Seems the British naval destroyers are not their only creation that doesn’t do well in warmer conditions. …”

Some of their automotive systems haven’t done so well in cooler conditions either.

During the early-to-mid 1970s, I was a cadet at the US Air Force Academy in Colorado Springs. We were allowed to own cars only during our final (First Class) year. Cadets who bought MGs, Triumphs, or anything Italian were afflicted with endless startup trouble any time the overnight temperature dipped into the low 30s F. More precisely, their auto would start, but refuse to keep running until some ten to fifteen minutes of warmup idling had transpired.
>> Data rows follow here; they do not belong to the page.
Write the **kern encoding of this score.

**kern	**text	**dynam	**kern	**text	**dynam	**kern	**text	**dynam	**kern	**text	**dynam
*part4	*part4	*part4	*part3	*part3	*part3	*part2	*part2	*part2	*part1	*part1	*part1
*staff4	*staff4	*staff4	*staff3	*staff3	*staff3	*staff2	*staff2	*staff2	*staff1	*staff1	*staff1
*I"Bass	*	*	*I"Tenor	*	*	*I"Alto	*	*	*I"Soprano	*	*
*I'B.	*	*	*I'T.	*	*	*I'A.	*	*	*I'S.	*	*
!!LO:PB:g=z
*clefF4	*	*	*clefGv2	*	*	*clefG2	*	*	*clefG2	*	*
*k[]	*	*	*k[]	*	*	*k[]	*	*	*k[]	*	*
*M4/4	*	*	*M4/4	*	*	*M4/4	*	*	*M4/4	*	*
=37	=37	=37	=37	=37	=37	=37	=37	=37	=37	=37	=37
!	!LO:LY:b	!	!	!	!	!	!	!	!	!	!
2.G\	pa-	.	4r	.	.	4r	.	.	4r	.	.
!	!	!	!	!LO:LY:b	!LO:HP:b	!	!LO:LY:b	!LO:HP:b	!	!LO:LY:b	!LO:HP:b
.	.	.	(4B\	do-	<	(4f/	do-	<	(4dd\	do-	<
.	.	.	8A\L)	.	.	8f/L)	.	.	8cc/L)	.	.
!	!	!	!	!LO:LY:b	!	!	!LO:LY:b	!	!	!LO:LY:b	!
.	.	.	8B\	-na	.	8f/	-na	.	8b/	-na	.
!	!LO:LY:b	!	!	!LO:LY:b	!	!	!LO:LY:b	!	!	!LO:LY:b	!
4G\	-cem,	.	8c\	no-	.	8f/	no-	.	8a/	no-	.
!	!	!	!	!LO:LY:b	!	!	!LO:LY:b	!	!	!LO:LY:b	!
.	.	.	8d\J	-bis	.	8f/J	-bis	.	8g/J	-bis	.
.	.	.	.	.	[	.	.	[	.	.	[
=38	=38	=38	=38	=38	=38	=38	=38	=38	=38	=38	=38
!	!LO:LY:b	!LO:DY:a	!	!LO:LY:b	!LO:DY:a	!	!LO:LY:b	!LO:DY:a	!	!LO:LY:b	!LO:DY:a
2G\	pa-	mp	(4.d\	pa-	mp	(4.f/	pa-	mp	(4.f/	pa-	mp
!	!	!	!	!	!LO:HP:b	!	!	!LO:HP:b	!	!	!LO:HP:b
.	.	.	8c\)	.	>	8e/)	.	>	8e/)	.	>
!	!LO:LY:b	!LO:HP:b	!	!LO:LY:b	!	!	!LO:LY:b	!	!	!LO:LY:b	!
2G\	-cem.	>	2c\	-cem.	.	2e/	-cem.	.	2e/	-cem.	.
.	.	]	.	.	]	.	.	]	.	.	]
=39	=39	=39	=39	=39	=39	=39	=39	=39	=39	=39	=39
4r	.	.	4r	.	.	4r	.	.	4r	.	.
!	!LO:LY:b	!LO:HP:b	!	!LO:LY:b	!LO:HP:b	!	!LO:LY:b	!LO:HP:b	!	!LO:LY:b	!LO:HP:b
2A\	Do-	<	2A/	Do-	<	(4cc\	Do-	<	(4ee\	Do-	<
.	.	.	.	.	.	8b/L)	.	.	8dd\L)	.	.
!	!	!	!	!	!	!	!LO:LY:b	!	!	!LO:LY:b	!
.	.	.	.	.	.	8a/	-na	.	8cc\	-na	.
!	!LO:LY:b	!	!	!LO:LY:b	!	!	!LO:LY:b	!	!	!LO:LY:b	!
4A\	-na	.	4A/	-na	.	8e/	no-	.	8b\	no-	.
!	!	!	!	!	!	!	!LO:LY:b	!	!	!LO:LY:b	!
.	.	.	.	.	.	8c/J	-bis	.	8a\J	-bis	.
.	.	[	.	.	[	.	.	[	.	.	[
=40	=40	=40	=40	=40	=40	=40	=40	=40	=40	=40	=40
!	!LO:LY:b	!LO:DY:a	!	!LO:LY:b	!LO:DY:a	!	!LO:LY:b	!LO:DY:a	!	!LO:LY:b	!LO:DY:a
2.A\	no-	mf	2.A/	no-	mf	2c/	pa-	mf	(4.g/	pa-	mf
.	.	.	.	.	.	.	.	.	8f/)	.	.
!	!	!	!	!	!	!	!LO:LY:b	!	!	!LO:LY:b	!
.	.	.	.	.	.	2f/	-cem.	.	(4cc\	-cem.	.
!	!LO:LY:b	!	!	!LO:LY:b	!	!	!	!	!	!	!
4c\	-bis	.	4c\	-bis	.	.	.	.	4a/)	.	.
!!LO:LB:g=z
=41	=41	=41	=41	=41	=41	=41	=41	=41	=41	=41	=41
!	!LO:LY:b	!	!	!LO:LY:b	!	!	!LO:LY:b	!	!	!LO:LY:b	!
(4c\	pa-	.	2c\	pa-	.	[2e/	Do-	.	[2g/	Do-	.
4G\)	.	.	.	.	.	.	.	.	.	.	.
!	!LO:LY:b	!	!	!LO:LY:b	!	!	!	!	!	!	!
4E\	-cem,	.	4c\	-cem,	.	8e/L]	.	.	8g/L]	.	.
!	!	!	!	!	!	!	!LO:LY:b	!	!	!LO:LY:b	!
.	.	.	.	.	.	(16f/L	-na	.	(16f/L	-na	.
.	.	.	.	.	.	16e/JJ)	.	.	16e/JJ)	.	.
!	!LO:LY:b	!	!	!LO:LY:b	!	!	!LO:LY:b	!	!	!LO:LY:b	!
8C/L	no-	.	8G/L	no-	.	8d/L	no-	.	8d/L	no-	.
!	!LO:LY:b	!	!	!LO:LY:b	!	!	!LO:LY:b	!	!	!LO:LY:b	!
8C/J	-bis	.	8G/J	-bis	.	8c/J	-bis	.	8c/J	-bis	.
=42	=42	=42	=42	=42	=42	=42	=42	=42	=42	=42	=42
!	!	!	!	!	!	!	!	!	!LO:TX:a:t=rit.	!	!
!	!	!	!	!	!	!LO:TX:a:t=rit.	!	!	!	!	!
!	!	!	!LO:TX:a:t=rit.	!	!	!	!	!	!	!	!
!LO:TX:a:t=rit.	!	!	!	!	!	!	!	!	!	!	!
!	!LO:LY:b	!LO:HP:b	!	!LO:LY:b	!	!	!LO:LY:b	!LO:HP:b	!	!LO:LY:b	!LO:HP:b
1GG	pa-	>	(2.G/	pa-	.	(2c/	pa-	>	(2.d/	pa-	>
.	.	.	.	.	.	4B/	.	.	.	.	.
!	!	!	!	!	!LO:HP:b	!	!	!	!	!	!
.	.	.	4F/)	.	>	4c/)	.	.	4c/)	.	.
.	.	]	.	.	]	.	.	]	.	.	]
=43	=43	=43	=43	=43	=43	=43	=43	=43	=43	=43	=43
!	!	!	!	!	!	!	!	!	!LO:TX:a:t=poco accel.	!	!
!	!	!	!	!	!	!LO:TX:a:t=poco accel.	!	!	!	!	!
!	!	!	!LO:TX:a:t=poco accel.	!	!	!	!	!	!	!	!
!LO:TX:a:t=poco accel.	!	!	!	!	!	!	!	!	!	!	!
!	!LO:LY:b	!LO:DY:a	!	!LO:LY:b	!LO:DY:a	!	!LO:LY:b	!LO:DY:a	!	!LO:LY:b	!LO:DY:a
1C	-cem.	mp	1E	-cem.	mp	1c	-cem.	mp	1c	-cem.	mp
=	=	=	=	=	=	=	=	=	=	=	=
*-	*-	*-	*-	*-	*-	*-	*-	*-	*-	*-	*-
In fairness, it was a time of severe upheaval in the automotive industry: safety systems, emission controls, the First Oil Shock, inflation, wild swings in currency exchange ratios, skyrocketing costs all made life difficult for automakers - and cadets trying to pay for newer models.

I stepped away from the herd to purchase a Saab 99 from my hometown dealer (400 ft above sea level); after climbing to 7280 ft above sea level, it refused to run until I had it tuned up.

All was well until February; my roommate talked me into swapping cars for the weekend, so he & four buddies could make a ski trip. Through operator error, they damaged one set of axle boots; I drove his Triumph Spitfire, which came down with inexplicable malfunctions in the slush & snow around C Springs. After we paid the repair bills, he owed me about $70.00 more than I owed him. That Spitfire was - sadly - an all-too-typical example of lackluster British engineering and indifferent workmanship of the time.

Three months later, I had to rescue another roommate, who’d bought himself a FIAT X1/9: hot performer, but no room for luggage larger than a briefcase. Breakdowns left him at the side of the road twice, before we graduated.